Department of Neurosurgery, Baylor College of Medicine, Houston, TX 77030, USA.
Cytokine Growth Factor Rev. 2023 Feb;69:73-79. doi: 10.1016/j.cytogfr.2022.08.004. Epub 2022 Sep 2.
Brain tumors are among the 10 leading causes of cancer-related death and present unique treatment challenges due to their critical location, genetic heterogeneity, and the blood-brain barrier. Recent advances in targeted immunotherapy and immune checkpoint blocking therapy provide alternative therapeutic strategies for brain tumors. Fibrinogen-like protein 2 (FGL2), which induces transformation from low-grade glioma to high-grade glioblastoma, is a type II membrane protein that is highly expressed in both host immune cells and tumor cells. Studies have uncovered multiple forms of FGL2 proteins with a broad range of roles in inducing immune tolerance and avoiding immune surveillance in tumor cells. Of note, presence of FGL2 transforms low grade to high grade brain tumors via promoting Treg, macrophages, and perhaps stemness. Absence (knockout) of FGL2 in tumor cells (not in host cells) induces CD103 DC cells, which triggers tumor specific CD8 +T cell activity to reject brain tumor progression. Immunotherapies targeting FGL2 have shown great promise in improving survival time in murine models. In this article, we will summarize the biological function of FGL2 in immune and tumor cells.
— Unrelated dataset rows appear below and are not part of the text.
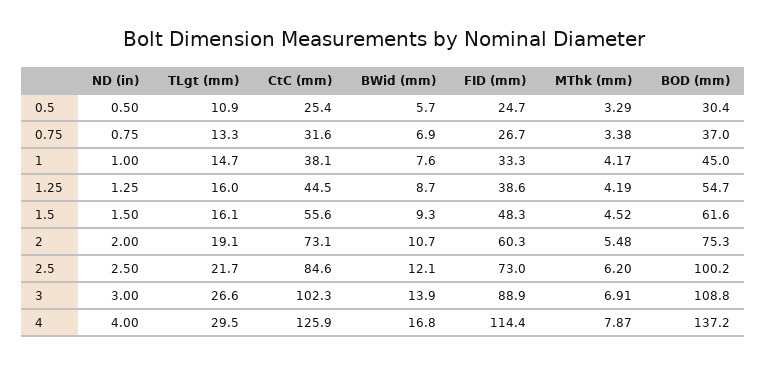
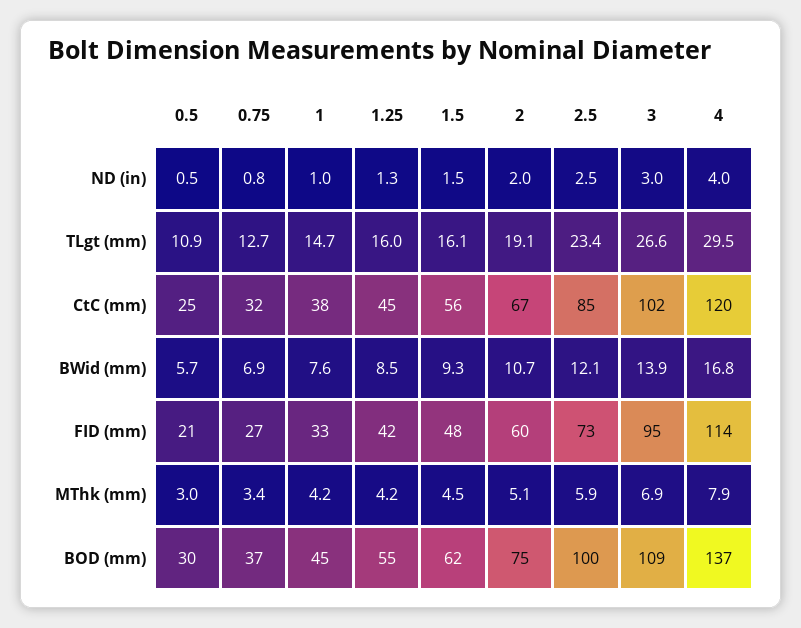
  {
    "ND (in)": {
      "0.5": 0.5,
      "0.75": 0.75,
      "1": 1,
      "1.25": 1.25,
      "1.5": 1.5,
      "2": 2,
      "2.5": 2.5,
      "3": 3,
      "4": 4
    },
    "TLgt (mm)": {
      "0.5": 10.9,
-     "0.75": 13.3,
+     "0.75": 12.7,
      "1": 14.7,
      "1.25": 16,
      "1.5": 16.1,
      "2": 19.1,
-     "2.5": 21.7,
+     "2.5": 23.4,
      "3": 26.6,
      "4": 29.5
    },
    "CtC (mm)": {
      "0.5": 25.4,
      "0.75": 31.6,
      "1": 38.1,
      "1.25": 44.5,
      "1.5": 55.6,
-     "2": 73.1,
+     "2": 67,
      "2.5": 84.6,
      "3": 102.3,
-     "4": 125.9
+     "4": 120
    },
    "BWid (mm)": {
      "0.5": 5.7,
      "0.75": 6.9,
      "1": 7.6,
-     "1.25": 8.7,
+     "1.25": 8.5,
      "1.5": 9.3,
      "2": 10.7,
      "2.5": 12.1,
      "3": 13.9,
      "4": 16.8
    },
    "FID (mm)": {
-     "0.5": 24.7,
+     "0.5": 21,
      "0.75": 26.7,
      "1": 33.3,
-     "1.25": 38.6,
+     "1.25": 42,
      "1.5": 48.3,
      "2": 60.3,
      "2.5": 73,
-     "3": 88.9,
+     "3": 95,
      "4": 114.4
    },
    "MThk (mm)": {
-     "0.5": 3.29,
+     "0.5": 3,
      "0.75": 3.38,
      "1": 4.17,
      "1.25": 4.19,
      "1.5": 4.52,
-     "2": 5.48,
+     "2": 5.1,
-     "2.5": 6.2,
+     "2.5": 5.9,
      "3": 6.91,
      "4": 7.87
    },
    "BOD (mm)": {
      "0.5": 30.4,
      "0.75": 37,
      "1": 45,
      "1.25": 54.7,
      "1.5": 61.6,
      "2": 75.3,
      "2.5": 100.2,
      "3": 108.8,
      "4": 137.2
    }
  }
脑肿瘤是癌症相关死亡的 10 大主要原因之一,由于其位置关键、遗传异质性和血脑屏障,治疗极具挑战性。靶向免疫疗法和免疫检查点阻断疗法的最新进展为脑肿瘤提供了替代治疗策略。纤维蛋白原样蛋白 2(FGL2)可诱导低级别胶质瘤向高级别神经胶质瘤转化,是一种 II 型膜蛋白,在宿主免疫细胞和肿瘤细胞中均高度表达。研究揭示了 FGL2 蛋白的多种形式,它们在诱导免疫耐受和避免肿瘤细胞免疫监视方面具有广泛的作用。值得注意的是,FGL2 的存在通过促进 Treg、巨噬细胞,也许还有干性,将低级别转化为高级别脑肿瘤。肿瘤细胞(而非宿主细胞)中 FGL2 的缺失(敲除)会诱导 CD103 DC 细胞,从而引发肿瘤特异性 CD8+T 细胞活性,拒绝脑肿瘤进展。针对 FGL2 的免疫疗法在改善小鼠模型的生存时间方面显示出巨大的潜力。在本文中,我们将总结 FGL2 在免疫细胞和肿瘤细胞中的生物学功能。